Nearly everything gets cheaper relative to our income. That’s the very definition of economic growth. It’s wonderful news. We may not notice since in the modern world monetary inflation overwhelms technological deflation. We think everything is always getting more expensive. But it’s an illusion.

According to the USDA, Americans spent $209 billion on food at home in 1982. That had increased to $1047 billion by 2022, or 4% annually. That’s less than monetary inflation, which is why over that period the share of disposable income spent on food at home shrank from 8% to 5%. Nominally, expenditure has quintupled. But relative to income it shrank by nearly 40%. These companies are the Deflated. Innovation makes them cheaper and as a result, consumers reward them with a smaller share of wallet.

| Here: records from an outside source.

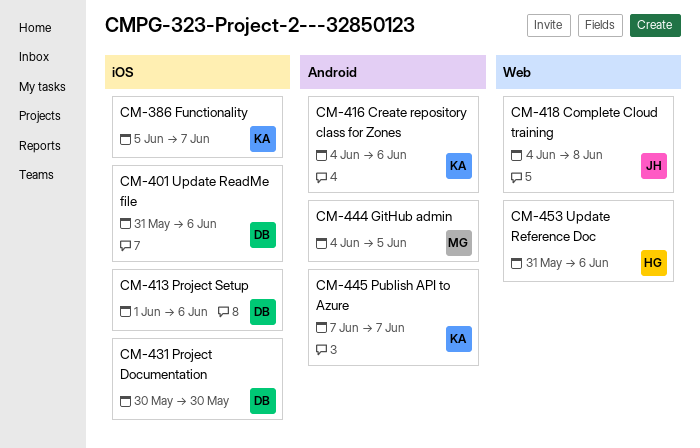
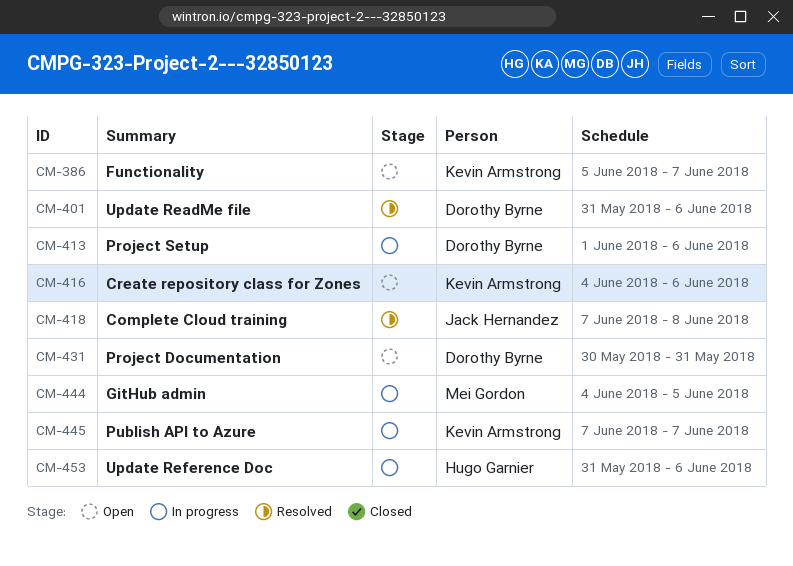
CM-418, start: Jun 4 -> Jun 7
CM-431, due: May 30 -> May 31

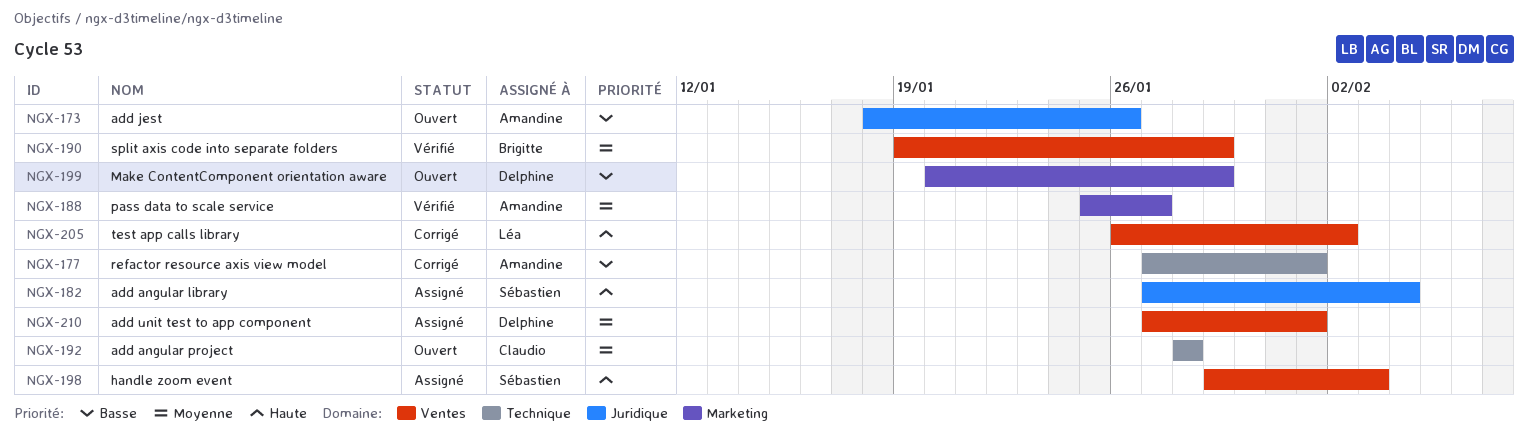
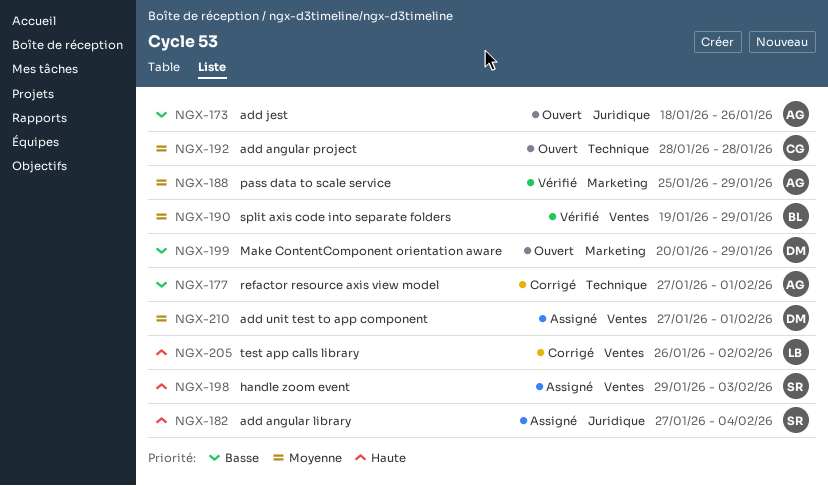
NGX-188, due: Jan 27 -> Jan 29

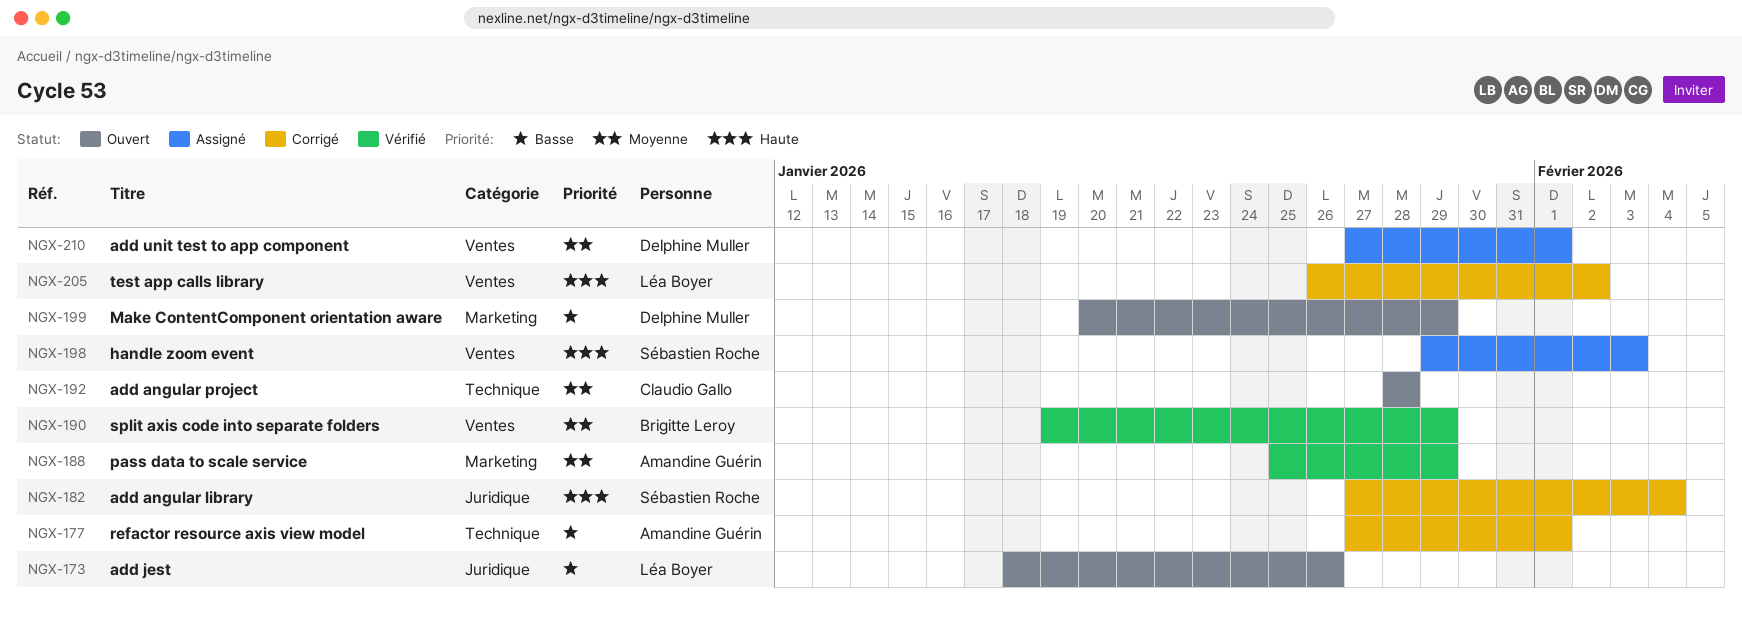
NGX-173, owner: Amandine Guérin -> Léa Boyer
NGX-182, status: Assigné -> Corrigé

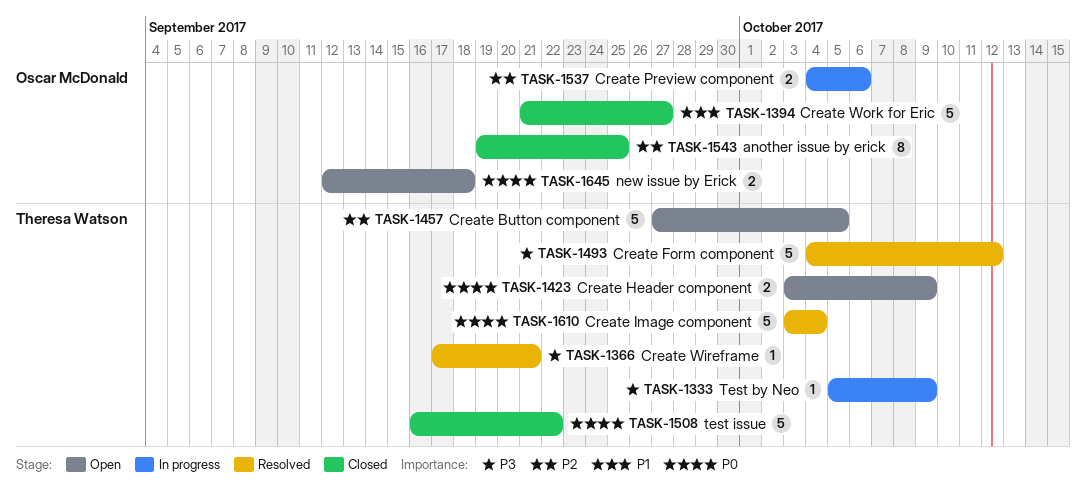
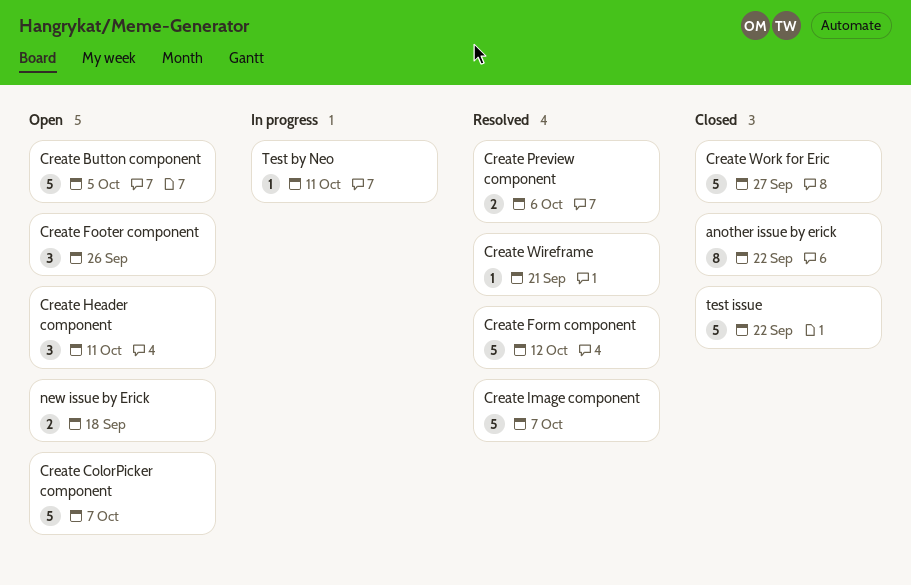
another issue by erick, due: Sep 25 -> Sep 22
Create ColorPicker component: none -> present
Create Footer component: none -> present
Create Header component, estimate: 2 -> 3
Create Header component, due: Oct 9 -> Oct 11
Create Image component, due: Oct 4 -> Oct 7
Create Preview component, status: In progress -> Resolved
Test by Neo, due: Oct 9 -> Oct 11

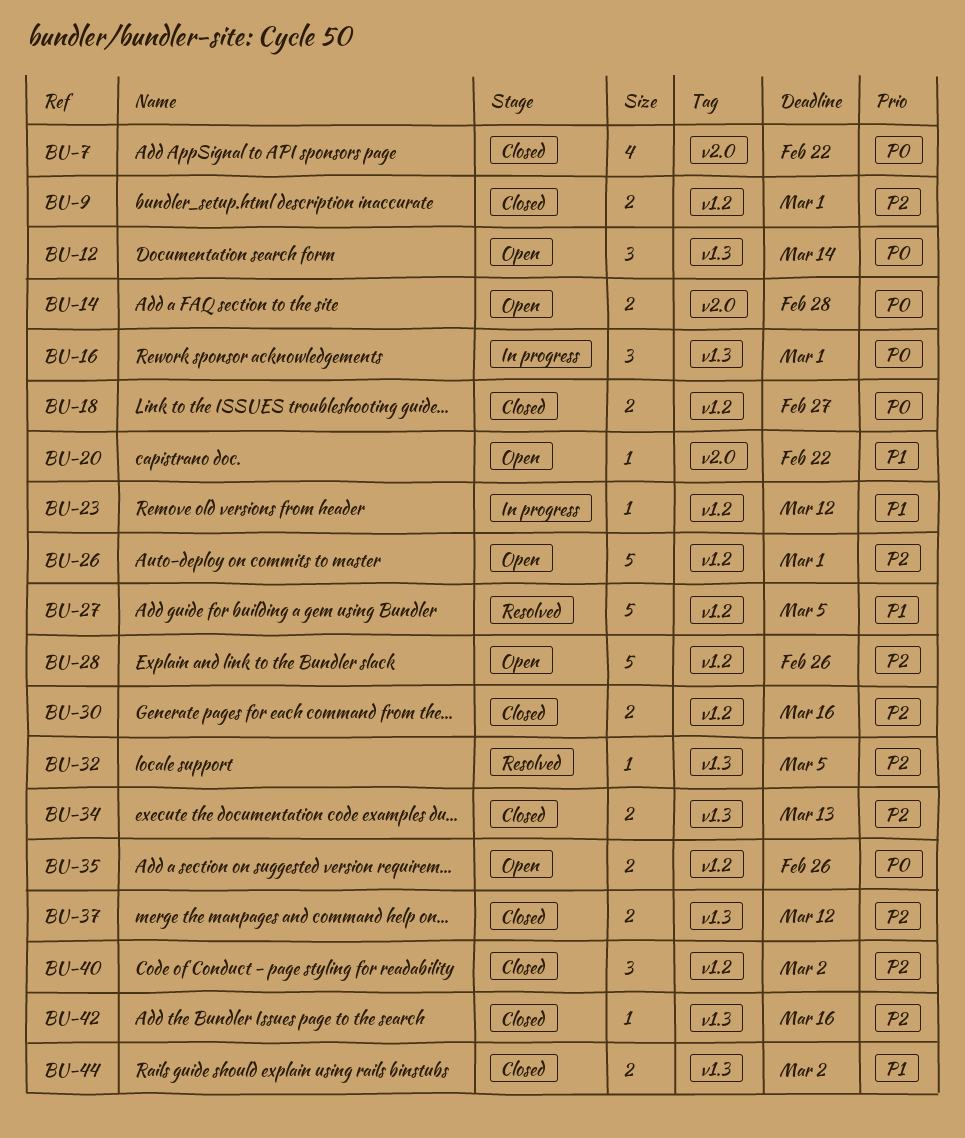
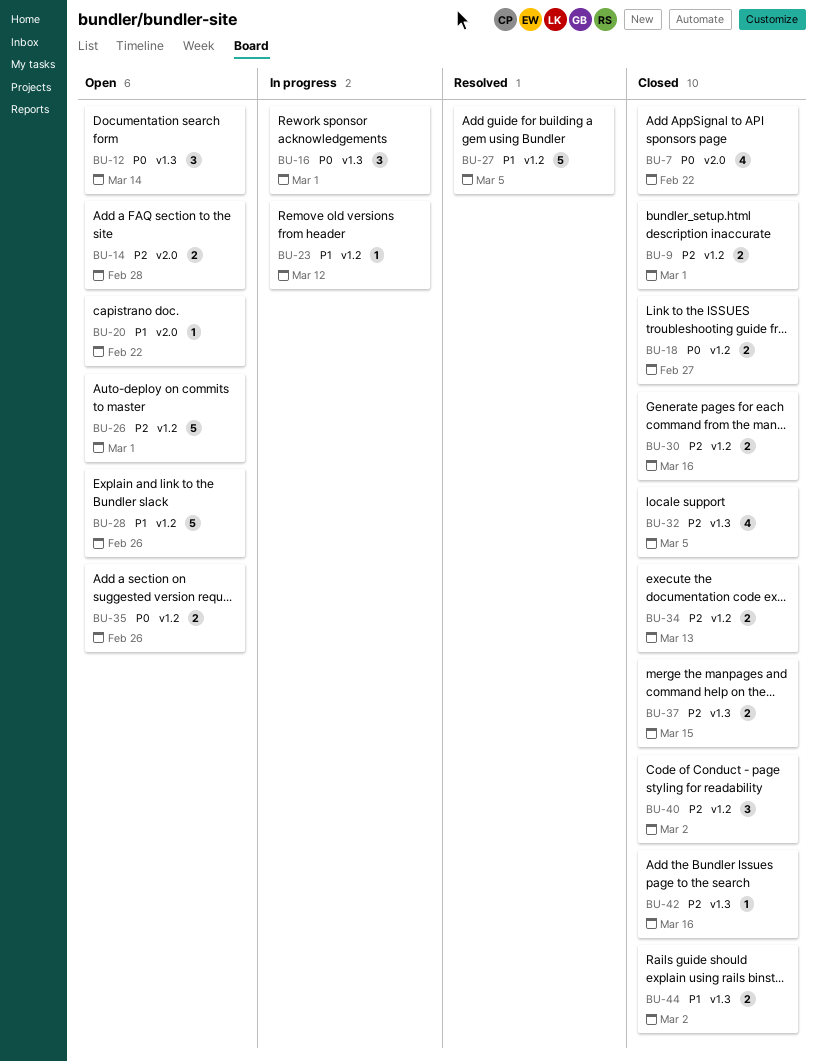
BU-14, priority: P0 -> P2
BU-28, priority: P2 -> P1
BU-32, status: Resolved -> Closed
BU-32, estimate: 1 -> 4
BU-34, label: v1.3 -> v1.2
BU-37, due: Mar 12 -> Mar 15

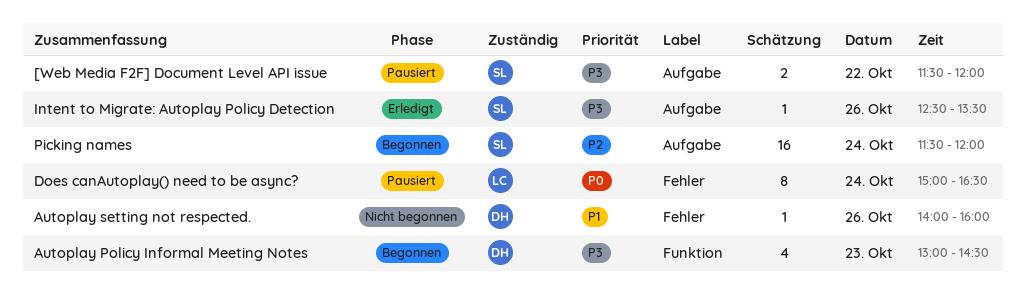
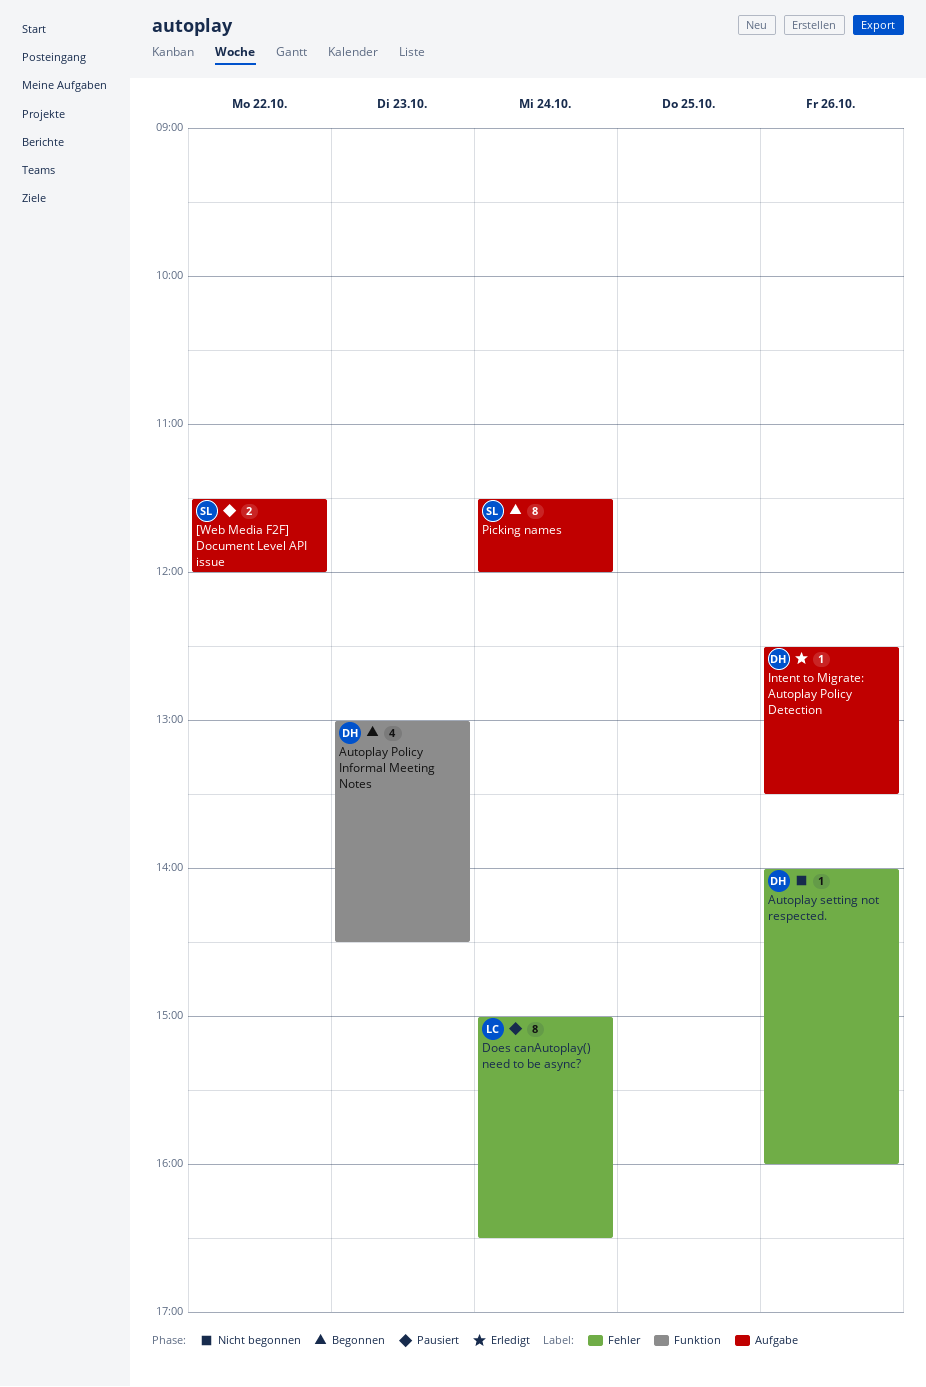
Intent to Migrate: Autoplay Policy Detection, owner: SL -> DH
Picking names, estimate: 16 -> 8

Given enough time, almost all sectors of the economy join the Deflated gang. Railroads once accounted for 80% of America’s stock market capitalization. Today, the entire Transportation sector is worth about a tenth of Technology Services alone. Given enough time, Technology Services will also shrink into a minnow, overshadowed by a new technology wave with its Innovator champions.

Source: Visual Capitalist

Flat out growth

By stepping off the inflationary treadmill, we see the economy and companies through a new lens. We better understand economic growth: who causes it and what it causes. We apprehend new categories of companies: 1) Franchises, which indirectly benefit from economic growth, 2) Innovators, which directly cause and benefit from economic growth, and 3) Deflated, which shrink with economic growth.

We may come to appreciate just how rare and valuable Franchises can be. It takes an incredible brand and competitive advantage to hold one’s share of wallet, thereby benefiting from everybody else’s innovation. We respect the hard work of Innovators by making it clear that they cause deflation, boosting our purchasing power. We also realize that eventually, all Innovators must join the Deflated gang. It’s bittersweet, but we salute their contribution to mankind.